### LISTA DE TAREFAS
a – Extraia do trecho sobre a sede e o apego, sem qualquer alteração, a passagem que vai de "Ou será que" até "não é suficiente.".
b – Retire das entradas todas as linhas que contêm a sequência "autoBeamOff", respeitando a distinção entre maiúsculas e minúsculas.

### TRECHO PARA LEITURA
E quando estamos com muita sede, se bebermos apenas um pouquinho, não é suficiente, certo? Você não quer se separar desse pouquinho de água, da garrafa d’água. Você quer ficar com ela. Esse é o nosso estado mental – realmente é uma emoção perturbadora – na felicidade e na infelicidade que experimentamos. Estamos constantemente sedentos.

E então temos o que às vezes é chamado de “apego”, mas que literalmente quer dizer uma atitude de obter – é aquilo que obtém o renascimento – jogamos ou lançamos [a atitude perturbadora]. Existe toda uma lista, mas o principal é que lançamos essa rede do “eu”, “De alguma maneira eu tenho que controlar e lidar com essa situação; tenho que me livrar disso”. Nos identificamos com esse “eu”; “eu” – “eu sou tão infeliz”, “eu sou extremamente infeliz”; “pobre de mim”, e a isso segue a depressão e tudo mais. Ou, “não consigo ser feliz, a felicidade sempre me escapa” – essas coisas que surgem quando lançamos essa rede do “eu” e do “eu que possui, que vivencia, o controlador dessa felicidade e infelicidade”.  

Essas duas coisas – ser sedento e ter a atitude de obter, lançar essa rede do “eu” em tudo – isso é o que ativa os potenciais cármicos. Como resultado desse processo de ativação, [conforme descrito pelo mecanismo] dos doze elos, renascemos compulsivamente. Mas você também pode pensar em termos desta vida: agimos compulsivamente para nos livrar da sede; tentamos satisfazê-la de uma maneira ou de outra, mas nunca conseguimos. Obviamente, a raiz de tudo isso é nossa falta de consciência do primeiro elo da originação dependente: nossa falta de consciência em relação a como existimos. Portanto, de alguma maneira temos que nos livrar dessa crença de que existimos como o falso self – esse pequeno “eu” sentado dentro de nossa cabeça e que tem muita sede; sedento e inseguro. Pense nisso.

É muito interessante analisarmos qual é a nossa atitude em relação à felicidade e à infelicidade. Realmente é muito interessante. Como lido com isso? Será que sou como uma pessoa sedenta no deserto? Lógico, primeiro você precisa importar-se com isso. Se não se importar, não fará coisa alguma. Mas já desenvolvemos um sentido saudável de self, como o qual nos importamos com aquilo que vivenciamos. Porém, será que nos importamos demais, como uma pessoa sedenta no deserto? Essa é a questão. Você sabe, uma pessoa desesperada e que está com tanta sede que pega qualquer coisa para beber na esperança de que isso a fará feliz. É muito interessante. E quanto mais você explora essa imagem, mais interessante fica. Talvez esse filme me faça feliz; talvez esse site me faça feliz; talvez essa pessoa me faça feliz; talvez essa comida me faça feliz. Estamos sempre com sede.

Ou será que erguemos o muro da música constante no nosso iPod, para que não tenhamos que pensar em mais nada? Isto é de uma ingenuidade tremenda: erguer um muro para não ter que lidar como as questões da vida, achar que talvez isso nos faça feliz. “Talvez isso me faça feliz e nunca mais terei que pensar sobre minha situação, e se eu negar tudo e suprimir com música constante, talvez isso me faça feliz” – claro que não fará. Você sempre precisará de outra música; uma só não é suficiente.

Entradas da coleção

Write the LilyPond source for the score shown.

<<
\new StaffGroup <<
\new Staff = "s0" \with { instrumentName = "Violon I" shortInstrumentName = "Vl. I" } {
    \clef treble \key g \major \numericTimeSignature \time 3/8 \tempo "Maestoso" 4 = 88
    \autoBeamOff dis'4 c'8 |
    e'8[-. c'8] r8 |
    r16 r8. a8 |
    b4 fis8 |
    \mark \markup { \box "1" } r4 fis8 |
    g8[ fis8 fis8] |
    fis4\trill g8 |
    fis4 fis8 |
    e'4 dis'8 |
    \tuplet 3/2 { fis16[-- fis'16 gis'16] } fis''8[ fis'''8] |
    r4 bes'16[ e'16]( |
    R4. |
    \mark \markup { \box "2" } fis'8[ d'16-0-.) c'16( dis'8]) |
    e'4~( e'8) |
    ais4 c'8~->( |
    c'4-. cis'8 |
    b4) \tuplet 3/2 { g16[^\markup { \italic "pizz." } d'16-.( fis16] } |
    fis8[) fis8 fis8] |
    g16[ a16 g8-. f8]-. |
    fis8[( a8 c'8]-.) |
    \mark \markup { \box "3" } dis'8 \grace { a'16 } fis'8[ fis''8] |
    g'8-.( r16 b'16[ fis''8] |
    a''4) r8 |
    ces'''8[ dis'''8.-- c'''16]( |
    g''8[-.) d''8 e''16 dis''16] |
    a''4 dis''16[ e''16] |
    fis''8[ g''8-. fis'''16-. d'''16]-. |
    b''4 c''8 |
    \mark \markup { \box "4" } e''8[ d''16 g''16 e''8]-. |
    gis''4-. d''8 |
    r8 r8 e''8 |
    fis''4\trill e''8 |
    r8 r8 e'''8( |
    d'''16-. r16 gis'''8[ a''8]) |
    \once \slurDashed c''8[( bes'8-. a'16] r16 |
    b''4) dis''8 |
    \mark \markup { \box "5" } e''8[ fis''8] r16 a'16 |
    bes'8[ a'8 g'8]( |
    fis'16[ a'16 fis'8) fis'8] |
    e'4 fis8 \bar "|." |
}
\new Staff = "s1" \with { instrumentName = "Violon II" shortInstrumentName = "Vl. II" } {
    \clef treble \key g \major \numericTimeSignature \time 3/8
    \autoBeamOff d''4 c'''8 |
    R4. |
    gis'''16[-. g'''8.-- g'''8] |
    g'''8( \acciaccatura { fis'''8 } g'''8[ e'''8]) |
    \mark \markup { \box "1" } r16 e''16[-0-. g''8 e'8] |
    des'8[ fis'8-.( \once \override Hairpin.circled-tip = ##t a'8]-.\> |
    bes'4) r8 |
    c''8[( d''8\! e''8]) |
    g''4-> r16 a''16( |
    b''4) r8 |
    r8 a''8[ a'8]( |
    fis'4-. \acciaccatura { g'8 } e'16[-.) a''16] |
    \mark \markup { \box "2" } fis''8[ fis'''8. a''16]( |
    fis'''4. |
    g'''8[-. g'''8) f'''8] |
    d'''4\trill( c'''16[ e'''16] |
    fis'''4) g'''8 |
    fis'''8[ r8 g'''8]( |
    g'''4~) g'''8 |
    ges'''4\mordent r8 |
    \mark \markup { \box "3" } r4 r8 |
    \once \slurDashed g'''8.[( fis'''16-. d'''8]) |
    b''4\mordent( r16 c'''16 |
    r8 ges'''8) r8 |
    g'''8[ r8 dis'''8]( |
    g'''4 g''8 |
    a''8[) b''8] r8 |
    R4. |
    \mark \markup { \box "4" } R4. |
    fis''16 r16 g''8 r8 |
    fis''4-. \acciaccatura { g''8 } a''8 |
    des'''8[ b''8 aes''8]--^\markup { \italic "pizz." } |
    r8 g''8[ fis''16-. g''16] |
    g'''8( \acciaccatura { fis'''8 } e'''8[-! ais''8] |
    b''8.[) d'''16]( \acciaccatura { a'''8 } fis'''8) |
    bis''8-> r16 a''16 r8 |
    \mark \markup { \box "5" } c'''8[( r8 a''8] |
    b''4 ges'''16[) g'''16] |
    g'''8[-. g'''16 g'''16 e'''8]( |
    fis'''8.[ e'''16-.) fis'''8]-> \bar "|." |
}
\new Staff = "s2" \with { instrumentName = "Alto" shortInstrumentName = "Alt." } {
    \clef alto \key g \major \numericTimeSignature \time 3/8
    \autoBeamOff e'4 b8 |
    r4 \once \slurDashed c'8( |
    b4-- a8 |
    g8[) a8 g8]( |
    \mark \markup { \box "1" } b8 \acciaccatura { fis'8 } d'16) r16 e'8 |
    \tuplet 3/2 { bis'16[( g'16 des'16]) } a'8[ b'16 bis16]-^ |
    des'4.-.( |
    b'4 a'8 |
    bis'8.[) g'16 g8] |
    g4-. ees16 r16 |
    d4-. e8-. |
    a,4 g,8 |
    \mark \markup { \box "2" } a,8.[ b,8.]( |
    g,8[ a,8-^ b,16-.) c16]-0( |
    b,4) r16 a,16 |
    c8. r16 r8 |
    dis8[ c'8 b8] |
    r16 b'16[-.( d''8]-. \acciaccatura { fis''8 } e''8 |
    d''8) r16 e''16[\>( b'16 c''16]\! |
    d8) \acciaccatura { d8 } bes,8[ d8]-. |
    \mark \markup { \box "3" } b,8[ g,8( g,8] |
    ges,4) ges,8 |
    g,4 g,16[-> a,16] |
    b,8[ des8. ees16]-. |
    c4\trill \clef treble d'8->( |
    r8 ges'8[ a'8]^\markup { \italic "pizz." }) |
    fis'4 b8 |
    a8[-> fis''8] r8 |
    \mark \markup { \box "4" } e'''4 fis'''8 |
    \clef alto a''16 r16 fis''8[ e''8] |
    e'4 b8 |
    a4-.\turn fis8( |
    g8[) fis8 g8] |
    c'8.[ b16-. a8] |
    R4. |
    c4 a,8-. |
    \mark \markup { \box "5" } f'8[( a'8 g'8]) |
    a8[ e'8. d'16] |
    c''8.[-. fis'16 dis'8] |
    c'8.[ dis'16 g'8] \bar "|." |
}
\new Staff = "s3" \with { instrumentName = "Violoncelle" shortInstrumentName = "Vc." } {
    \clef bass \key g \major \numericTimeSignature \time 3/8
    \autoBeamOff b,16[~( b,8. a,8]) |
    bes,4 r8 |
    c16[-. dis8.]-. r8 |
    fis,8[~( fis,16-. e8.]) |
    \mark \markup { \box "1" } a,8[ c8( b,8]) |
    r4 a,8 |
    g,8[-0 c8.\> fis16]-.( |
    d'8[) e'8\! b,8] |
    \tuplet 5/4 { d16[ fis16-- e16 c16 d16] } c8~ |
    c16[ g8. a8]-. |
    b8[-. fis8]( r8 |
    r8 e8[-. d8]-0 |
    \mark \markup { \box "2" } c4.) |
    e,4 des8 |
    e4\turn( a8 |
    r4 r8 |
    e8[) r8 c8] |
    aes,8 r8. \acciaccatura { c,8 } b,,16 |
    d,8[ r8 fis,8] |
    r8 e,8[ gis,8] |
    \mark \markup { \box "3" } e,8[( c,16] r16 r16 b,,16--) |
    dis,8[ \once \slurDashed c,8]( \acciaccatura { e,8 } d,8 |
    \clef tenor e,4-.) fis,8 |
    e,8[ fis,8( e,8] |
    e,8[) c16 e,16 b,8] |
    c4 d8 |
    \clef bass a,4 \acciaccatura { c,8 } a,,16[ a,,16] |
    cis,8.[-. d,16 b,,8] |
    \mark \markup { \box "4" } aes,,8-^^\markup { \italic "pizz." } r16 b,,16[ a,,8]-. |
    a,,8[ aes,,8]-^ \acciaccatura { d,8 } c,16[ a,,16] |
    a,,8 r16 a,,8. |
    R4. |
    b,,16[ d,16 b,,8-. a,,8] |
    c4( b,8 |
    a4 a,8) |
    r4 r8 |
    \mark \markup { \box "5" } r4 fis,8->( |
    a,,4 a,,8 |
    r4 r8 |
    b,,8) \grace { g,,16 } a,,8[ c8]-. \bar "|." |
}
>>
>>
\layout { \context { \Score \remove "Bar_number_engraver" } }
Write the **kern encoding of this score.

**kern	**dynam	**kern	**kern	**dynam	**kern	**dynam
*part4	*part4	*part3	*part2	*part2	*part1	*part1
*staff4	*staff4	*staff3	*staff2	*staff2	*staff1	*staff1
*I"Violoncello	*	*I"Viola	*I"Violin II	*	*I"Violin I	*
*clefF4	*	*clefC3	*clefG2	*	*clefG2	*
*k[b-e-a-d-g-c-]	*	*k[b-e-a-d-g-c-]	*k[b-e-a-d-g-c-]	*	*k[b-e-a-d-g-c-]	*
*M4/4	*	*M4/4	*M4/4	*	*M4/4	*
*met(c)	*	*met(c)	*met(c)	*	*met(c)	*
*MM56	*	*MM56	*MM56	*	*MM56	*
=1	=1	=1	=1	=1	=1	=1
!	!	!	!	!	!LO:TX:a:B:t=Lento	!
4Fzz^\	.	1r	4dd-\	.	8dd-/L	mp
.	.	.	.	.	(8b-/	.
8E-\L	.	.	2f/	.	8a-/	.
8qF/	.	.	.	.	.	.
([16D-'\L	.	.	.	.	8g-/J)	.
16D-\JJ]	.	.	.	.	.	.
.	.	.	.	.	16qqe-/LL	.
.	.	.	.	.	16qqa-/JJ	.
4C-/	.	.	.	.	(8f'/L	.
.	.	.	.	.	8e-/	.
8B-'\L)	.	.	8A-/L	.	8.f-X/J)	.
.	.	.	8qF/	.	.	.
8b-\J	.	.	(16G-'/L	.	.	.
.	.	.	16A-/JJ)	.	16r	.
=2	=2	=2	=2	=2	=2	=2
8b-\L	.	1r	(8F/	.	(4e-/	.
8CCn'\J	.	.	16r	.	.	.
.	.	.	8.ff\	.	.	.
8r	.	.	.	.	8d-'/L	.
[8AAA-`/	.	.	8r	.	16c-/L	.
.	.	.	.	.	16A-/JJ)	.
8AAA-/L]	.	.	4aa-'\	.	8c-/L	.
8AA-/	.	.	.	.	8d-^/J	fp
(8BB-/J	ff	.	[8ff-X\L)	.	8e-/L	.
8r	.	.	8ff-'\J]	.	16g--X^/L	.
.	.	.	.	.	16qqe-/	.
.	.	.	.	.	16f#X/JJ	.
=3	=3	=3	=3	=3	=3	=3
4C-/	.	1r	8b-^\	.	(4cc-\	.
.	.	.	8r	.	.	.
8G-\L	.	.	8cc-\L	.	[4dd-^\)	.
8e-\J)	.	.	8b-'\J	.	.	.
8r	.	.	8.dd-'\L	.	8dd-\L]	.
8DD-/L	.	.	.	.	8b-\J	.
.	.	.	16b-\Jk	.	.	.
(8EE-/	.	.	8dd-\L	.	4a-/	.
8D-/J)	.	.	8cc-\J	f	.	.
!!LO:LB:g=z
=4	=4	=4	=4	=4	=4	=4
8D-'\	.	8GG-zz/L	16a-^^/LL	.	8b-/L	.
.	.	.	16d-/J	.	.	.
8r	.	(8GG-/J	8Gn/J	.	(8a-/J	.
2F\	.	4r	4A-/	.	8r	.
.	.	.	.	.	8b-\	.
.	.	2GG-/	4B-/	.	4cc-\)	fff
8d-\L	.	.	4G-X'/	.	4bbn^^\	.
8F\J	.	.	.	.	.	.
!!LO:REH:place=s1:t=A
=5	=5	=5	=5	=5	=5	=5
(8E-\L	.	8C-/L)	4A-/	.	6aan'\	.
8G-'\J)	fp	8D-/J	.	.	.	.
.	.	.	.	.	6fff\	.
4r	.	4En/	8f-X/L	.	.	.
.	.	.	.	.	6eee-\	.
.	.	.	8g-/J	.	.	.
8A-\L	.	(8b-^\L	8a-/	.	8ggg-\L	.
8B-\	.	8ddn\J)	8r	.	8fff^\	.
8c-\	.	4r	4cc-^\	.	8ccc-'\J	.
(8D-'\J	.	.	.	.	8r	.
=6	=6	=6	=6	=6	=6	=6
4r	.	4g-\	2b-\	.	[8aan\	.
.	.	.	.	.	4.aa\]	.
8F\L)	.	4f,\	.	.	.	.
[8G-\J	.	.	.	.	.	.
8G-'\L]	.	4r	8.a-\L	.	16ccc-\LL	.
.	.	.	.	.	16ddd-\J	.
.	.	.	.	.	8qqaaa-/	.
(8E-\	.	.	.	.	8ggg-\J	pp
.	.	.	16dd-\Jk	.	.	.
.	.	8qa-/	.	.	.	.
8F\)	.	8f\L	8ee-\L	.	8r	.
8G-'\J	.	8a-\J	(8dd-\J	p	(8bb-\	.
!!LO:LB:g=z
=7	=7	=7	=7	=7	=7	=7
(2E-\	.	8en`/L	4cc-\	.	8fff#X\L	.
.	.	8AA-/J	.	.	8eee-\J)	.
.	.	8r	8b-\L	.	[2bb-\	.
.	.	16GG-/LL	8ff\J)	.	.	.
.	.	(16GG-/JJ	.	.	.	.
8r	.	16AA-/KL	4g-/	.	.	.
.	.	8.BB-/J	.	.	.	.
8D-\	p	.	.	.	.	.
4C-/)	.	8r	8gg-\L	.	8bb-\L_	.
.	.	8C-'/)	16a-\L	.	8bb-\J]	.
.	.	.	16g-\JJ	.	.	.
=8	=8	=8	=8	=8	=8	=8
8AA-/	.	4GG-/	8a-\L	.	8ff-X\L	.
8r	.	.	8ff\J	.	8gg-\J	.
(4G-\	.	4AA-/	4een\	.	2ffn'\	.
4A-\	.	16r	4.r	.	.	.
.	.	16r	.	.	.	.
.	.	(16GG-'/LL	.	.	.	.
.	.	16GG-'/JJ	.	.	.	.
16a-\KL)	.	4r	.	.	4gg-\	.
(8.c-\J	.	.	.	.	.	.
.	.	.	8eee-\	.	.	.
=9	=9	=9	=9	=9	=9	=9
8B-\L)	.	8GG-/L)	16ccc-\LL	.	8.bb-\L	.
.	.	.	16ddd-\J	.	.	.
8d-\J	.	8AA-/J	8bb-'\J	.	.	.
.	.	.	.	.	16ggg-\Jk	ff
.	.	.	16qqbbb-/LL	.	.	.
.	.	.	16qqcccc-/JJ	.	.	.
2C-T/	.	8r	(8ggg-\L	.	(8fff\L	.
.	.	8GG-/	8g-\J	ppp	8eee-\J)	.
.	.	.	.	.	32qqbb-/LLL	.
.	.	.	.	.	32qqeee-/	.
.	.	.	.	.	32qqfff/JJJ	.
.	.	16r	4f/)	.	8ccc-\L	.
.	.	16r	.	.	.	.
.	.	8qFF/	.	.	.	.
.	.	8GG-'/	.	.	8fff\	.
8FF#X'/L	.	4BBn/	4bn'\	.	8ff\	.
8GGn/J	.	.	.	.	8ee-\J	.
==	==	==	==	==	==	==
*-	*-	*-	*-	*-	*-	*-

### RESPOSTAS DO EXERCÍCIO
a –
Ou será que erguemos o muro da música constante no nosso iPod, para que não tenhamos que pensar em mais nada? Isto é de uma ingenuidade tremenda: erguer um muro para não ter que lidar como as questões da vida, achar que talvez isso nos faça feliz. “Talvez isso me faça feliz e nunca mais terei que pensar sobre minha situação, e se eu negar tudo e suprimir com música constante, talvez isso me faça feliz” – claro que não fará. Você sempre precisará de outra música; uma só não é suficiente.

b –
    \autoBeamOff dis'4 c'8 |
    \autoBeamOff d''4 c'''8 |
    \autoBeamOff e'4 b8 |
    \autoBeamOff b,16[~( b,8. a,8]) |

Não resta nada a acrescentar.